#### [EXERCISE MATERIAL]
────
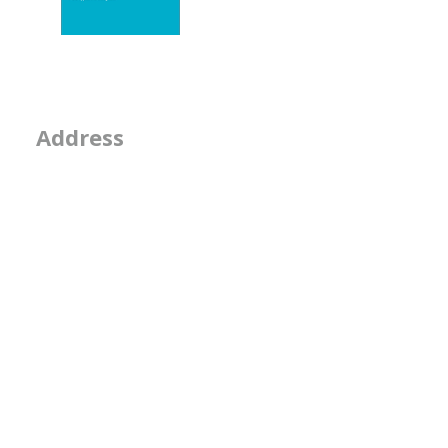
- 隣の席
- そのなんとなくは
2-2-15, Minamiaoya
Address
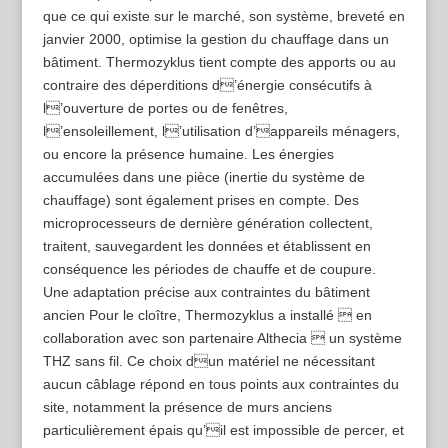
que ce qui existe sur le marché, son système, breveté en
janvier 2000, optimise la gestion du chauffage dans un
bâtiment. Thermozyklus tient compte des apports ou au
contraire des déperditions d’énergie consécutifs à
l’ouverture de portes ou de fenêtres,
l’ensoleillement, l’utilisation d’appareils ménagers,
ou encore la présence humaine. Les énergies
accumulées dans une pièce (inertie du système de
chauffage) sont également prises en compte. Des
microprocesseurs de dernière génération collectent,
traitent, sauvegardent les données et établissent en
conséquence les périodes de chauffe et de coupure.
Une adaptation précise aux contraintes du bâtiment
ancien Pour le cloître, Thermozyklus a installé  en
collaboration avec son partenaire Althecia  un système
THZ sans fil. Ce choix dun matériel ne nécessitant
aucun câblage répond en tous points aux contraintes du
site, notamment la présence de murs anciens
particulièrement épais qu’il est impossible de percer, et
────
#### [EXERCISE AIM]
Copy out the line holding "THZ sans fil.". Then copy every later line of the data, unchanged, through the last one.

#### [RESULT OF THIS EXERCISE]
THZ sans fil. Ce choix dun matériel ne nécessitant
aucun câblage répond en tous points aux contraintes du
site, notamment la présence de murs anciens
particulièrement épais qu’il est impossible de percer, et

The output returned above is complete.